Ndhlovu’s interest was shaped by a recurring observation: children who were deeply engaged during culturally rooted play often disengaged during formal mathematics lessons.

“The mathematical thinking evident in their play was sophisticated, yet the formal curriculum seemed almost designed to ignore it.”

This disjuncture, she said, led her to interrogate why teaching approaches remain culturally foreign to many of our learners when their own cultural heritage is mathematically rich.

At the heart of her research is a firm stance: the problem is not in the children’s capacity, but in the curriculum’s failure to recognise and build on what children already know.

Moments from her fieldwork make this argument tangible. She recalls a young girl who consistently struggled to count aloud during formal lessons – a pattern serious enough to raise concerns about developmental delay. But when the class began playing kgati – a traditional rope-skipping game – the child began “counting aloud confidently alongside other kids.”

For Ndhlovu, the significance is clear: “The child had the ability all along. What she needed was the right environment to express it.”

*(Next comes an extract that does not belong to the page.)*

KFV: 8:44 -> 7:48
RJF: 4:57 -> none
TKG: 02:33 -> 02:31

Such moments challenge long-held assumptions about mathematics as abstract and difficult. Ndhlovu argues that this perception is historically produced, rooted in the imposition of Western teaching methods that often bear little relation to children’s lived realities. In contrast, indigenous games embed mathematical concepts in familiar, embodied practices. When children play diketo, for instance, they are counting, grouping, and comparing quantities without even realising it.

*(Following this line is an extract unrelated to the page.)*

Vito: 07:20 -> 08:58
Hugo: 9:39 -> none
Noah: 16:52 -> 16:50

The result, she observed, was a shift in classroom dynamics: increased participation, peer interaction, and confidence in reasoning.

What surprised her most was not the presence of basic numeracy, but the depth of mathematical thinking embedded in these practices. Games like umrabaraba involve strategic planning, pattern recognition and spatial reasoning – concepts typically introduced much later in schooling. Similarly, activities such as beadwork and basket weaving engage children in geometry, symmetry and proportion long before formal instruction.

“The idea that African communities do not have strong mathematical traditions is simply not true. That idea came from colonialism, not from reality,” she explained.

Despite this, Ndhlovu found that teachers often face structural and psychological barriers to integrating such approaches. Strict adherence to CAPS (Curriculum and Assessment Policy Statement), overcrowded classrooms and limited resources all play a role. More deeply, many teachers have been trained to equate ‘real teaching’ with formal and structured instruction, making play-based approaches feel illegitimate.

“This is not the teachers’ fault, it is the result of years of training that did not value African ways of knowing,” emphasised Ndhlovu.

When encouraged to draw on indigenous knowledge, many teachers respond with recognition and relief, reconnecting with practices from their own childhoods. Yet resistance also emerged, particularly among younger educators who view digital technologies as the future of education. Ndhlovu does not dismiss this perspective but reframes the debate, adding that the Fourth Industrial Revolution and indigenous games are not in competition with each other. For young children, she argues, learning is inherently physical, social and cultural, something no screen can fully replicate.

Her findings speak directly to broader questions of identity and belonging in education. When children encounter their own languages, games and cultural references in the classroom, “they feel like they belong there.” Without this, many begin to internalise the idea that mathematics, and schooling more broadly, is not meant for them.

If there is one change she would prioritise, it lies in teacher education. More than three decades into democracy, she argues, indigenous knowledge remains marginal in many training programmes.

“If every Foundation Phase graduate left university with a solid understanding of how indigenous knowledge systems connect to mathematics, our Foundation Phase would look very different.”